● STATED TASK
Please check each statement against the TNT notebook guide below and answer yes or no, quoting the words from the guide that decide it. (a) A plot pane is made by passing the data map array to BokehPlotPane. (b) The only way to show the plot is to put it inside a Row. (c) The data map must come from UMAP.

● TEXT PROVIDED
※

Using TNT in a Notebook

This Not That (TNT) is designed to be able to be used interactively in a notebook to make data exploration fast an easy. The goal of this quick-start guide is to quickly get you up and running with basic TNT tools in a notebook as quickly as possible. To ensure that this all works seamlessly please be sure to follow the Panel installation instructions to ensure you have panel and it’s extensions installed and working with your desired jupyter environment, be it JupyterLab or classic notebooks.

Basic Plots

The most basic thing that TNT can provide is interactive plot of data maps. Let us suppose that you have some data data_map as a numpy array produced by UMAP (or another manifold learning approach such as t-SNE, TriMAP, PyMDE or PacMAP) and you want to visualize it with TNT.

First you will need both TNT and Panel imported.

import thisnotthat as tnt
import panel as pn

Next you will need to instantiate the panel extension (which ensures more complex interactions with the plot will work):

pn.extension()

To create a plot “pane” you can pass the BokehPlotPane the data map array.

map_plot = tnt.BokehPlotPane(data_map)

And to display the plot you can either access its pane attribute or place it within a panel layout, such as a Row or Tabs:

pn.Row(map_plot)

This will now display a plot inline in the notebook that supports zoom, pan, and selection. In this form the indices of the currently selected points can be access as map_plot.selected, with later evaluations of that attribute updating according to what is currently selected in the plot. You can also set the value of the selected attribute in another cell to select points directly – e.g. map_plot.selected = [1, 75, 124].

※

● DATA SEGMENT

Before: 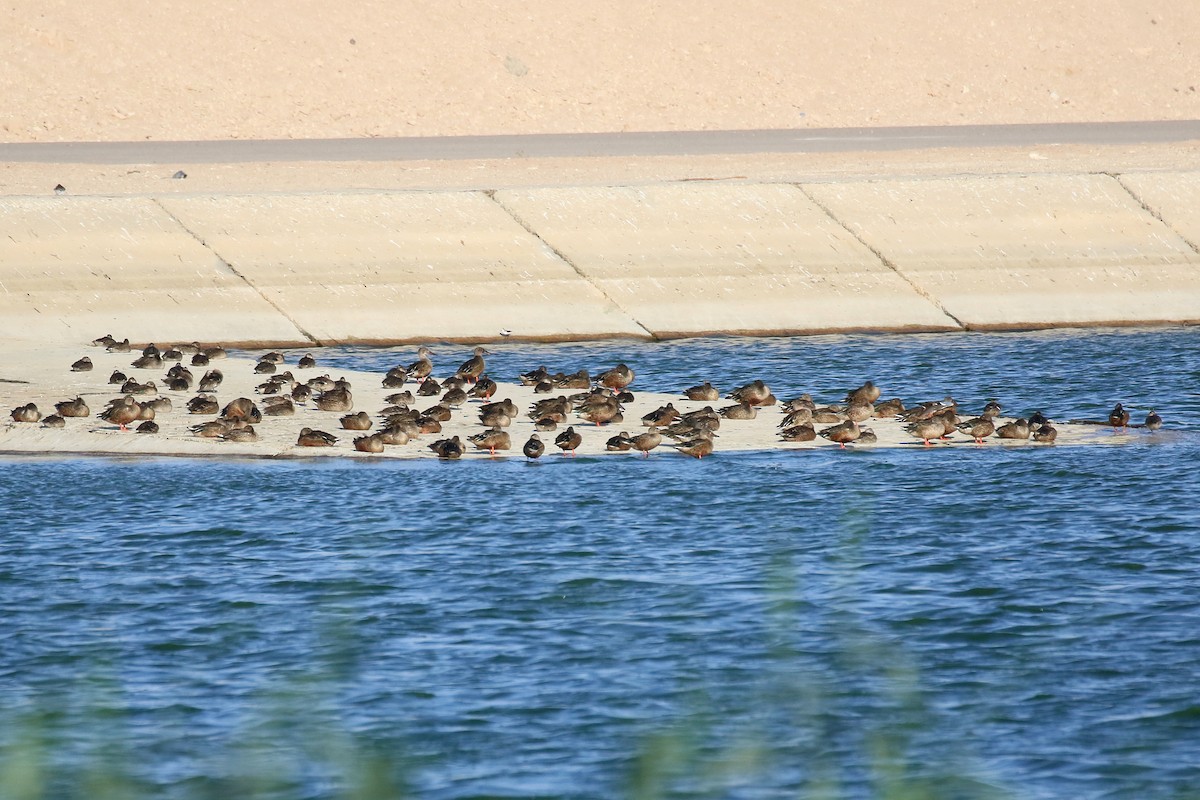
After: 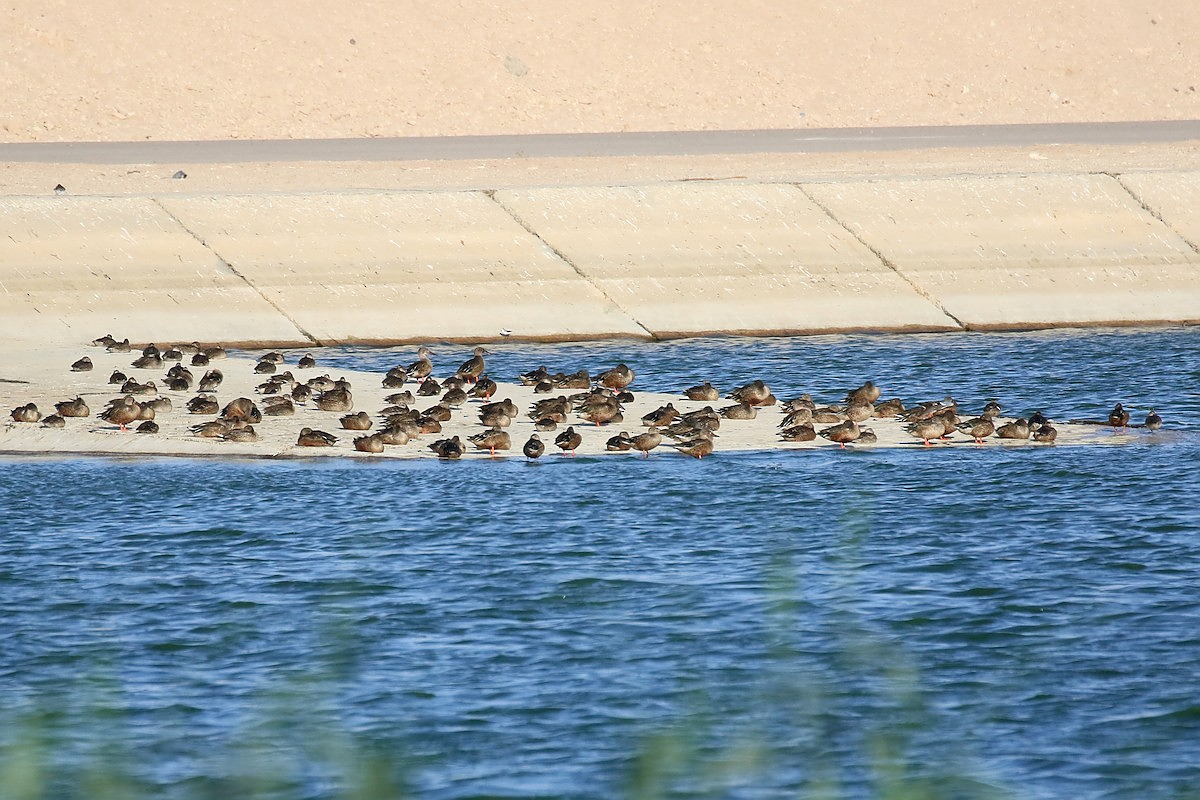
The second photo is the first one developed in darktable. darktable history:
sharpen: radius 1.046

※

● EXERCISE SOLUTION
(a) Yes: "To create a plot “pane” you can pass the BokehPlotPane the data map array."
(b) No: "you can either access its pane attribute or place it within a panel layout, such as a Row or Tabs"
(c) No: "produced by UMAP (or another manifold learning approach such as t-SNE, TriMAP, PyMDE or PacMAP)"